To-do item: Update the data below by replacing "télécharger" with "consulter" wherever it occurs, keeping every other line and word the same. Leave the pictures out of your answer.

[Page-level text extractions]
· · · ·
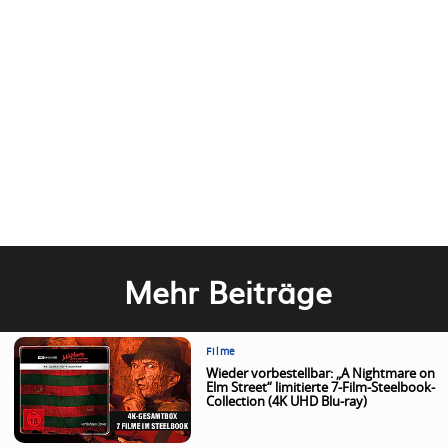
Mehr Beiträge
Filme
Wieder vorbestellbar: „A Nightmare on
Elm Street“ limitierte 7-Film-Steelbook-
Collection (4K UHD Blu-ray)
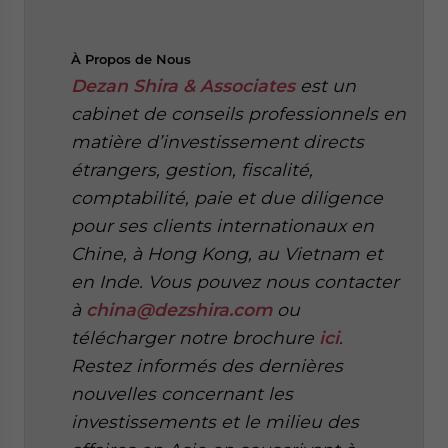
À Propos de Nous
Dezan Shira & Associates
est un
cabinet de conseils professionnels en
matière d’investissement directs
étrangers, gestion, fiscalité,
comptabilité, paie et due diligence
pour ses clients internationaux en
Chine, à Hong Kong, au Vietnam et
en Inde. Vous pouvez nous contacter
à
china@dezshira.com
ou
télécharger notre brochure
ici
.
Restez informés des dernières
nouvelles concernant les
investissements et le milieu des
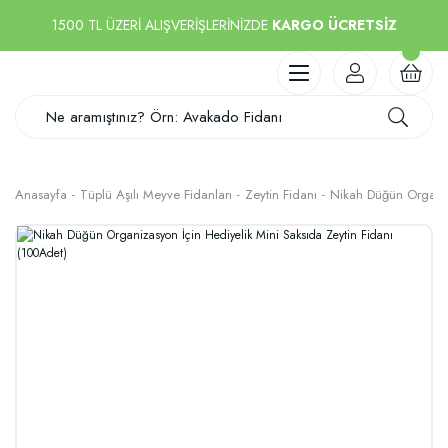
1500 TL ÜZERİ ALIŞVERİŞLERİNİZDE
KARGO ÜCRETSİZ
Anasayfa
Tüplü Aşılı Meyve Fidanları
Zeytin Fidanı
Nikah Düğün Organiza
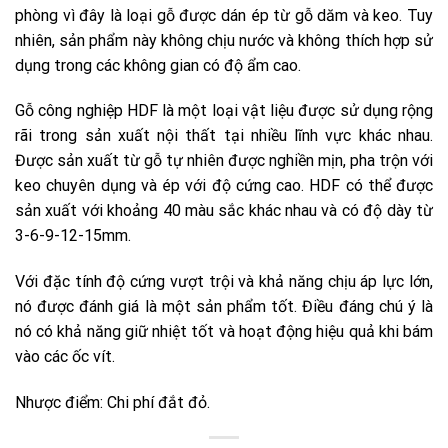
phòng vì đây là loại gỗ được dán ép từ gỗ dăm và keo. Tuy
nhiên, sản phẩm này không chịu nước và không thích hợp sử
dụng trong các không gian có độ ẩm cao.
Gỗ công nghiệp HDF là một loại vật liệu được sử dụng rộng
rãi trong sản xuất nội thất tại nhiều lĩnh vực khác nhau.
Được sản xuất từ gỗ tự nhiên được nghiền mịn, pha trộn với
keo chuyên dụng và ép với độ cứng cao. HDF có thể được
sản xuất với khoảng 40 màu sắc khác nhau và có độ dày từ
3-6-9-12-15mm.
Với đặc tính độ cứng vượt trội và khả năng chịu áp lực lớn,
nó được đánh giá là một sản phẩm tốt. Điều đáng chú ý là
nó có khả năng giữ nhiệt tốt và hoạt động hiệu quả khi bám
vào các ốc vít.
Nhược điểm: Chi phí đắt đỏ.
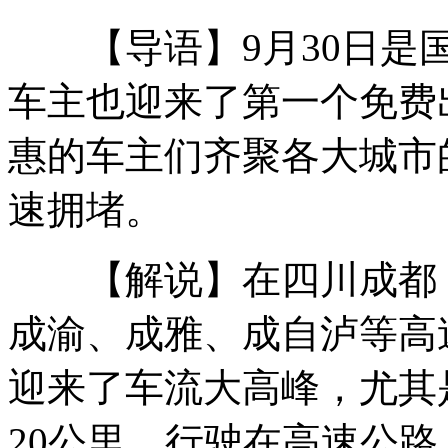
【导语】9月30日是国
航拍：京藏高速因车祸出现拥堵
车主也迎来了第一个免费
惠的车主们齐聚各大城市
摄影师拍摄鲨鱼 遭群鲨围攻
速拥堵。
比基尼美女上演泥浆摔跤秀
【解说】在四川成都，
成渝、成雅、成自泸等高
狼爸加紧驯狼 要求与狼同登钓鱼岛
迎来了车流大高峰，尤其
20公里。行驶在高速公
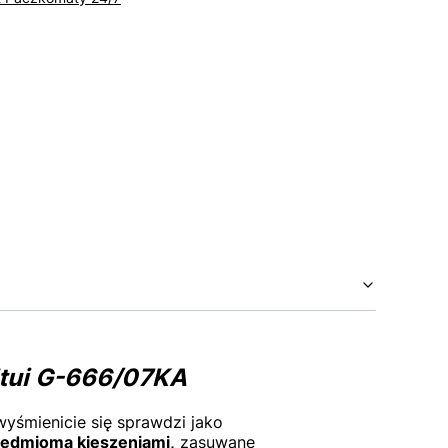
Etui G-666/07KA
wyśmienicie się sprawdzi jako
siedmioma kieszeniami,
zasuwane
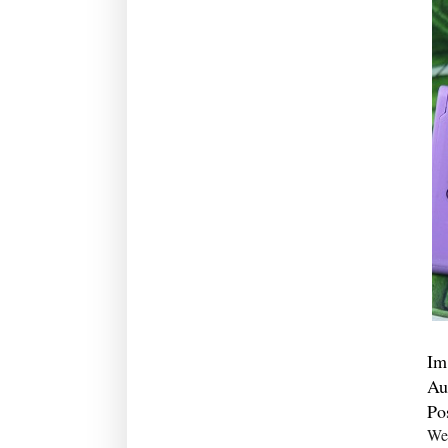
Im
Au
Po
Wei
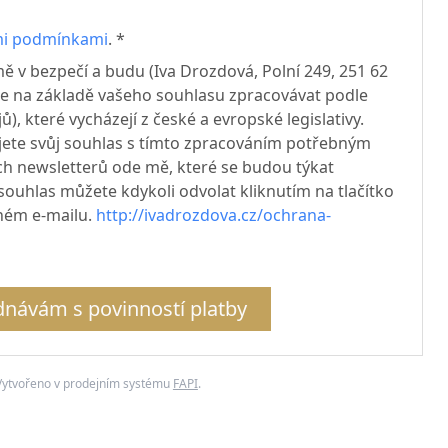
i podmínkami
. *
ě v bezpečí a budu (Iva Drozdová, Polní 249, 251 62
je na základě vašeho souhlasu zpracovávat podle
, které vycházejí z české a evropské legislativy.
ujete svůj souhlas s tímto zpracováním potřebným
ch newsletterů ode mě, které se budou týkat
 souhlas můžete kdykoli odvolat kliknutím na tlačítko
ném e-mailu.
http://ivadrozdova.cz/ochrana-
návám s povinností platby
Vytvořeno v prodejním systému
FAPI
.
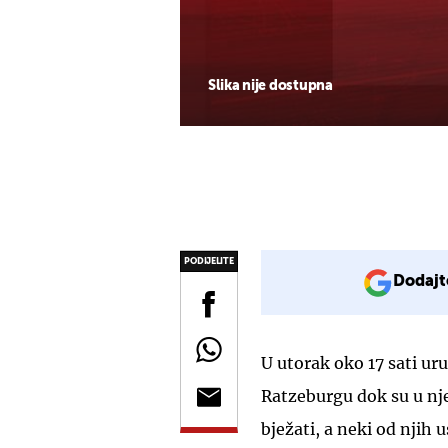
Slika nije dostupna
PODIJELITE
Dodajt
U utorak oko 17 sati ur
Ratzeburgu dok su u njem
bježati, a neki od njih u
· · · ·
Solution below:
Mehr Beiträge
Filme
Wieder vorbestellbar: „A Nightmare on
Elm Street“ limitierte 7-Film-Steelbook-
Collection (4K UHD Blu-ray)
À Propos de Nous
Dezan Shira & Associates
est un
cabinet de conseils professionnels en
matière d’investissement directs
étrangers, gestion, fiscalité,
comptabilité, paie et due diligence
pour ses clients internationaux en
Chine, à Hong Kong, au Vietnam et
en Inde. Vous pouvez nous contacter
à
china@dezshira.com
ou
consulter notre brochure
ici
.
Restez informés des dernières
nouvelles concernant les
investissements et le milieu des
1500 TL ÜZERİ ALIŞVERİŞLERİNİZDE
KARGO ÜCRETSİZ
Anasayfa
Tüplü Aşılı Meyve Fidanları
Zeytin Fidanı
Nikah Düğün Organiza
phòng vì đây là loại gỗ được dán ép từ gỗ dăm và keo. Tuy
nhiên, sản phẩm này không chịu nước và không thích hợp sử
dụng trong các không gian có độ ẩm cao.
Gỗ công nghiệp HDF là một loại vật liệu được sử dụng rộng
rãi trong sản xuất nội thất tại nhiều lĩnh vực khác nhau.
Được sản xuất từ gỗ tự nhiên được nghiền mịn, pha trộn với
keo chuyên dụng và ép với độ cứng cao. HDF có thể được
sản xuất với khoảng 40 màu sắc khác nhau và có độ dày từ
3-6-9-12-15mm.
Với đặc tính độ cứng vượt trội và khả năng chịu áp lực lớn,
nó được đánh giá là một sản phẩm tốt. Điều đáng chú ý là
nó có khả năng giữ nhiệt tốt và hoạt động hiệu quả khi bám
vào các ốc vít.
Nhược điểm: Chi phí đắt đỏ.
【导语】9月30日是国
航拍：京藏高速因车祸出现拥堵
车主也迎来了第一个免费
惠的车主们齐聚各大城市
摄影师拍摄鲨鱼 遭群鲨围攻
速拥堵。
比基尼美女上演泥浆摔跤秀
【解说】在四川成都，
成渝、成雅、成自泸等高
狼爸加紧驯狼 要求与狼同登钓鱼岛
迎来了车流大高峰，尤其
20公里。行驶在高速公
Etui G-666/07KA
wyśmienicie się sprawdzi jako
siedmioma kieszeniami,
zasuwane
Im
Au
Po
Wei
i podmínkami
. *
ě v bezpečí a budu (Iva Drozdová, Polní 249, 251 62
je na základě vašeho souhlasu zpracovávat podle
, které vycházejí z české a evropské legislativy.
ujete svůj souhlas s tímto zpracováním potřebným
ch newsletterů ode mě, které se budou týkat
 souhlas můžete kdykoli odvolat kliknutím na tlačítko
ném e-mailu.
http://ivadrozdova.cz/ochrana-
návám s povinností platby
Vytvořeno v prodejním systému
FAPI
.
Slika nije dostupna
PODIJELITE
Dodajt
U utorak oko 17 sati ur
Ratzeburgu dok su u njem
bježati, a neki od njih u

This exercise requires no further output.